Once through the walls, Shadow of War played much like Shadow of Mordor. I was breaking enemy’s guards, staggering them and moving in for the kill. I was flipping and flinging myself out of harm’s way and, when necessary, deftly blocking attacks with a well-timed parry.
The running battle was close-quarters, fought along the muddy streets of a medieval hamlet. As each capture point was taken, the enemies would break and run seeking to reinforce the next. What stood out to me during the early battle was Monolith’s use of color language. A colored vignette would creep in from the sides of the screen at times, a warm red when Talion’s health level got too low and green when he was poisoned. When he was over a capture point, the screen turned blue.
The effect was subtle, and with so much going on, these tonal shifts made it was easy for me to sense the overall pace of the battle.
“The base color level in the game is blue and white,” de Plater explained, “which we associate with the new ring and the ghostly Celebrimbor. At the other end of the spectrum, we have the classic Eye of Sauron colors, with the orange that we see in the movie. Different effects we have in the game, whether it's the poison or the curse, all have their color languages around the idea of darkness versus light, orange versus blue, and then they're intersecting in different ways. ... There's another whole set of color language around the Nazgul.”
That color language also made the made the game feel brighter and more lively than the original.
Looking around the room at nearly a dozen stations running different save files from different places in the game world, it was easy to see how color was being used in other areas of the game as well. The warmonger tribe’s colors were orange, yellow and red and their fortress was decked out to match. But there were deep green, vine-covered fortresses, snowy fortresses with black rocks and citadels with gilded, shimmering walls studded with spikes.
No two fortresses in that demo room looked quite the same. It’s another outcome, de Plater told me, of enhancements made to the nemesis system.
The final battle
The one low point in the demo came in my particular fortress assault’s final battle.

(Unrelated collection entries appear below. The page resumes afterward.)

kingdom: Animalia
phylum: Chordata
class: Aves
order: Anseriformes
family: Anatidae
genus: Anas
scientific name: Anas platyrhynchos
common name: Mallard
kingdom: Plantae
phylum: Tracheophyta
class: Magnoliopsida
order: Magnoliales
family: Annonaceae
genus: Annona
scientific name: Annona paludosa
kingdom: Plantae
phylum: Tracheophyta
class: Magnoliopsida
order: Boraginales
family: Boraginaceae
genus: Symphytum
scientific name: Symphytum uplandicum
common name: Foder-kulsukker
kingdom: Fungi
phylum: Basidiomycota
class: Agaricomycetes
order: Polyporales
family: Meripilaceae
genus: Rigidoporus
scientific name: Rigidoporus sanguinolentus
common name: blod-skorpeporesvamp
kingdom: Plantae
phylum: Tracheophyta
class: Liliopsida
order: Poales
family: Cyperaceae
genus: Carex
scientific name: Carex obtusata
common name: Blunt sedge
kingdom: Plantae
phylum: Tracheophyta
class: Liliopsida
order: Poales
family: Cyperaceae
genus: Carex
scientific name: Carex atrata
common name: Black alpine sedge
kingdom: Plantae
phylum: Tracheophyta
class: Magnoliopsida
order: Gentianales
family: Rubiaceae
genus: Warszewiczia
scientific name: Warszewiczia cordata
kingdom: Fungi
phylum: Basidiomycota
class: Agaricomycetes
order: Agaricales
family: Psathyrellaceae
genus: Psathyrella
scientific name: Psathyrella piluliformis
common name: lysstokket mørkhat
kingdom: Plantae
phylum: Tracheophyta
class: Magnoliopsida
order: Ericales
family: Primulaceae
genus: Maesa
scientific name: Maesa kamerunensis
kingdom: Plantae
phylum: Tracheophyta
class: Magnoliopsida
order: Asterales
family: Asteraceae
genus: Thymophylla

Shadow of War’s war chiefs are its most important currency, and I had squandered mine early on. With no one at my side, I strode into Kuga the Berserker Master’s throne room and was completely obliterated.
Near the end of the battle I found myself running for my life, kiting a mob of enemies behind me while I dodged huge gouts of poison gas that erupted from the floor. My guide took pity on me and told me to leap onto the walls. Before long, I was several stories high. A narrow ledge ringed the room, populated by a half-dozen archers that had been harassing me for the better part of five minutes. I dominated them, using the power of Celebrimbor’s ring to turn them into my allies, and together we fired arrow after arrow into the pack of enemies below.
Before long, I began to get the upper hand. But it didn’t feel very sporting to just whittle them down from range. Making matters worse, none of the enemies below could climb up to fight me on the ledge. I was essentially invincible.
The throne room, at least in the demo that I played, was as much of a reward as it was an all-out fight to the finish. It was the opportunity for me to show off, to dissect my opponents in detail. I just hadn’t played it right. Here’s hoping that Monolith spends a bit more time in these throne room encounters before the game goes out on Aug. 22.
Middle-Earth: Shadow of War is slated for Xbox One, Windows 10 PC, PlayStation 4 and Microsoft’s new Project Scorpio hardware.
Update: The studio has announced that Middle-Earth: Shadow of War will be delayed by almost two months. The new release date is set for October 10.